▸ **Listed entries**:
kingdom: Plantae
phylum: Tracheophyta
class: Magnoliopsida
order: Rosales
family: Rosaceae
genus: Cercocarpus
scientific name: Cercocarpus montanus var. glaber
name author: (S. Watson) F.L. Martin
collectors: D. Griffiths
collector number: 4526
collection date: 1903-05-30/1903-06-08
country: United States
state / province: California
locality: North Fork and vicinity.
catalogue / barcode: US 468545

--

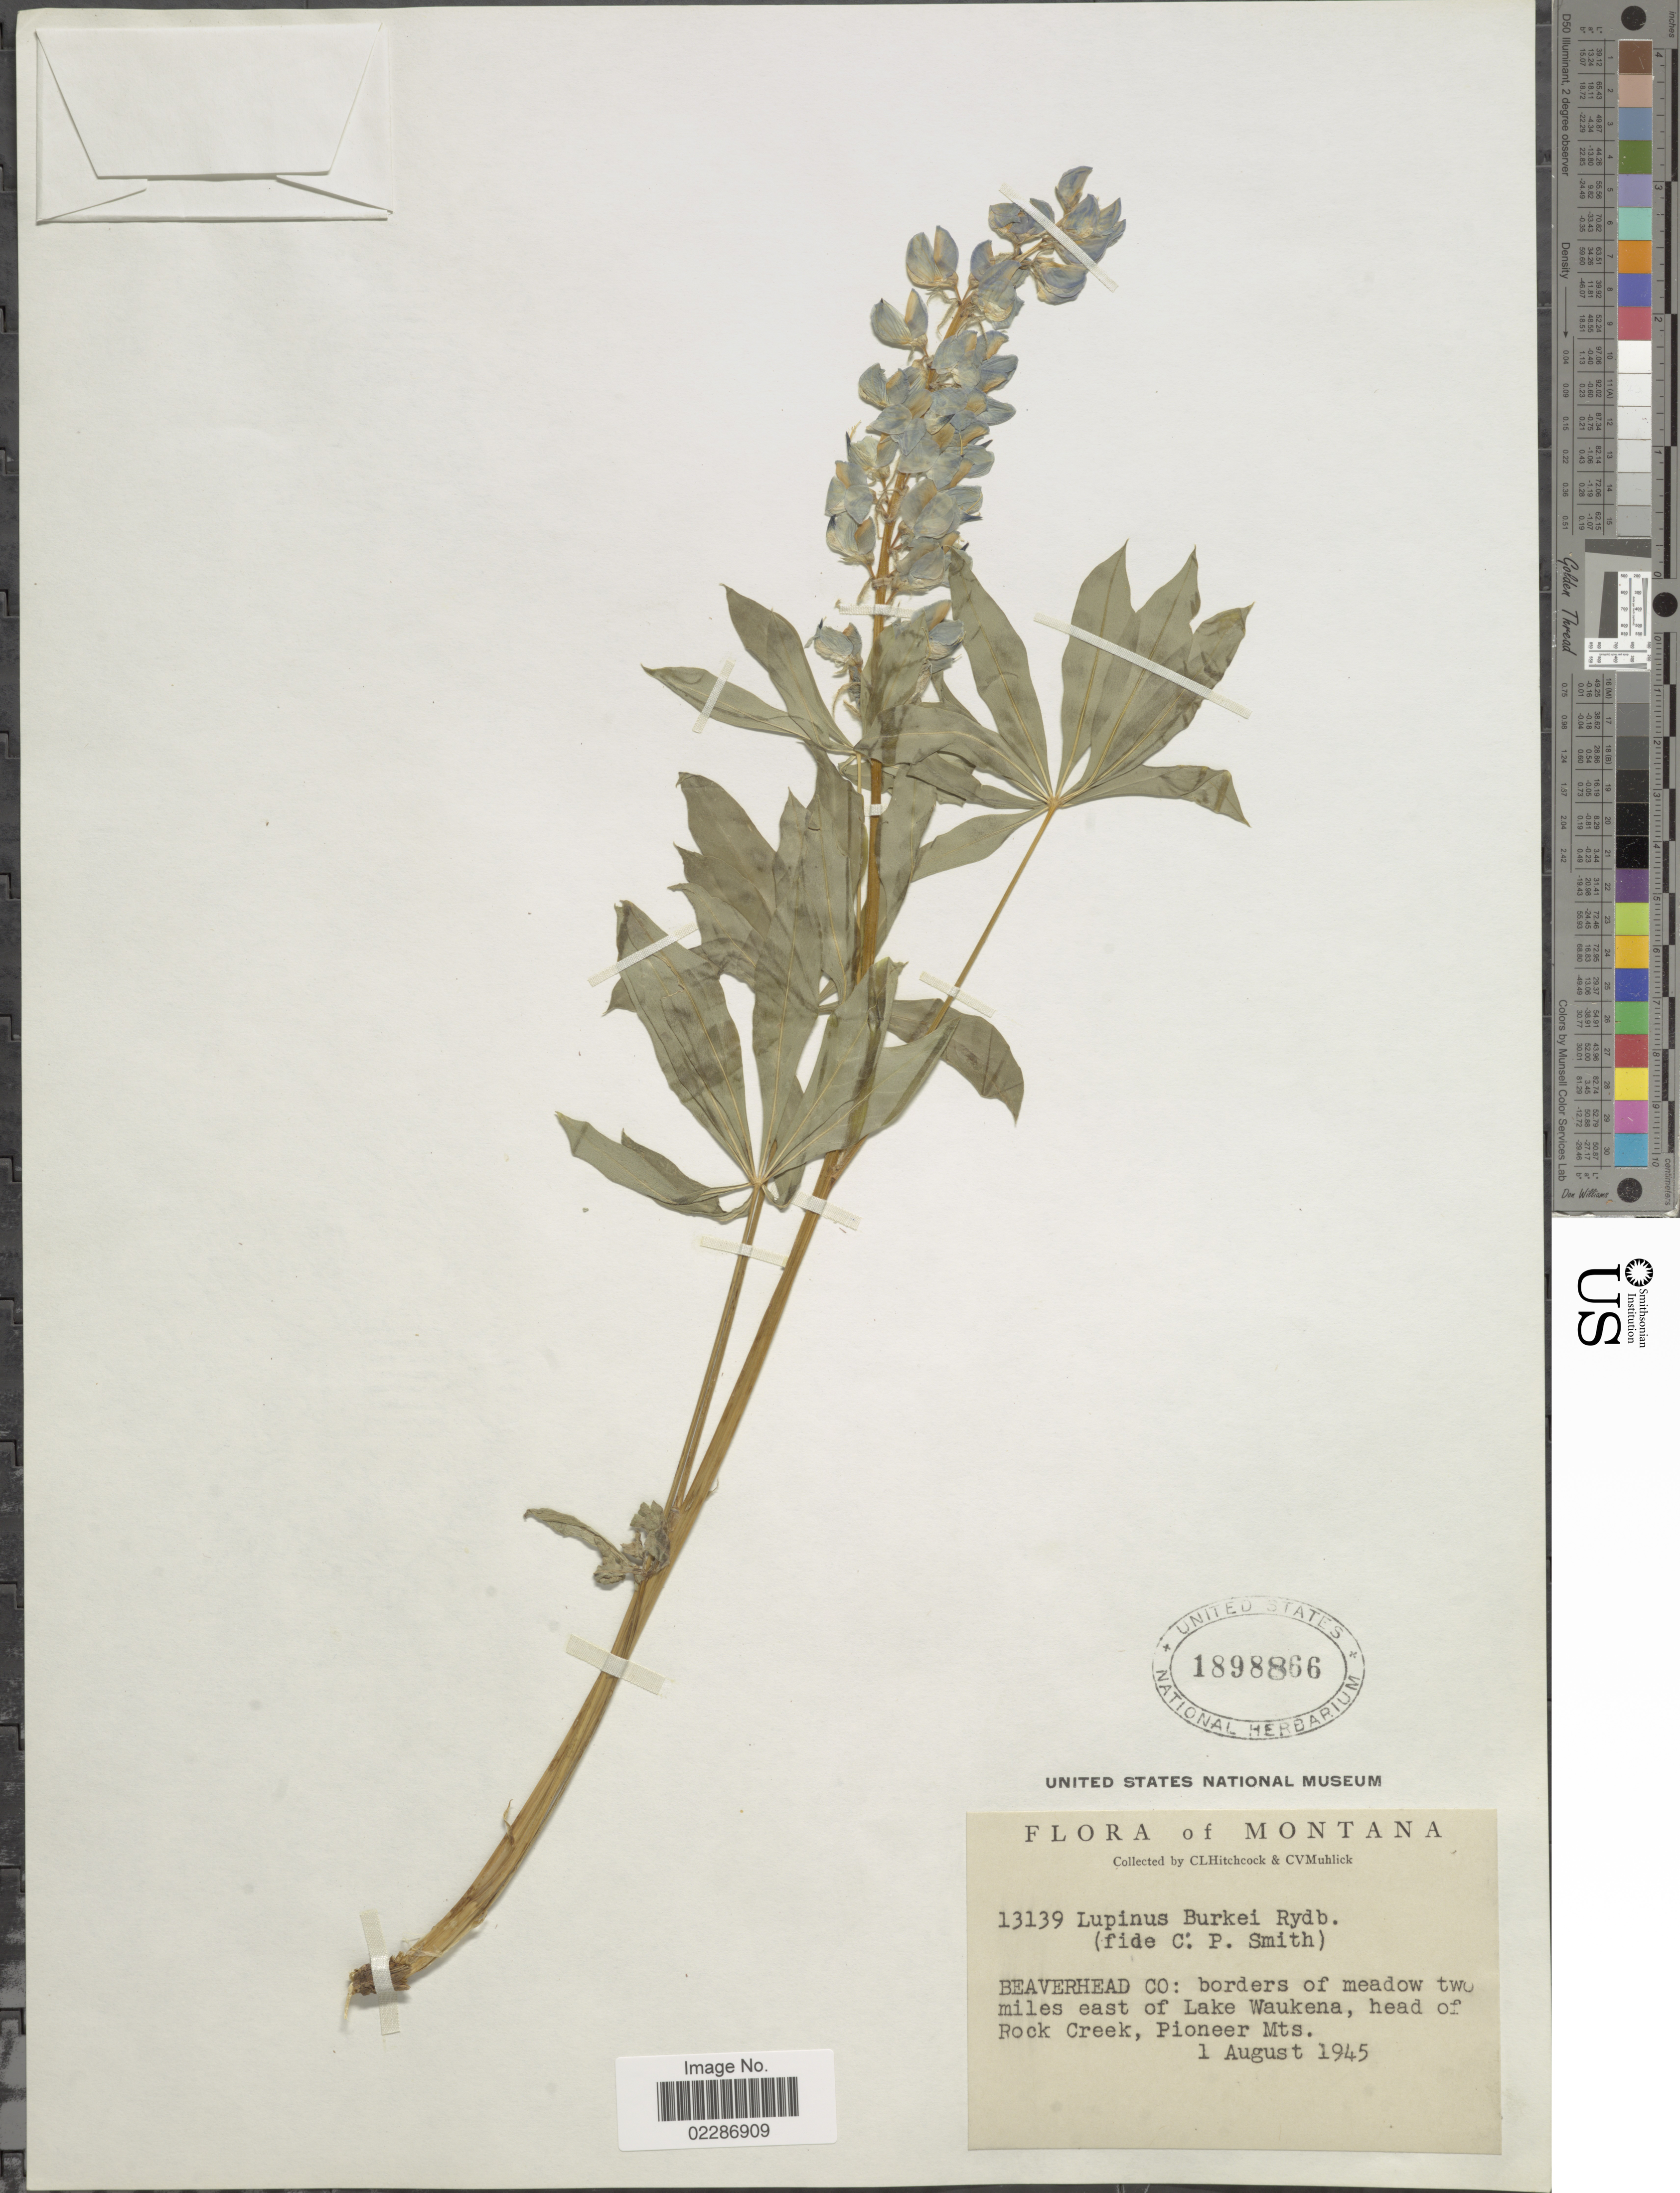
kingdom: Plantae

▸ **Instructions to follow**: Copy out the item lines word for word, from the line holding "family: Rosaceae" through the line holding "locality: North Fork and vicinity.", including both.

▸ **Response**:
family: Rosaceae
genus: Cercocarpus
scientific name: Cercocarpus montanus var. glaber
name author: (S. Watson) F.L. Martin
collectors: D. Griffiths
collector number: 4526
collection date: 1903-05-30/1903-06-08
country: United States
state / province: California
locality: North Fork and vicinity.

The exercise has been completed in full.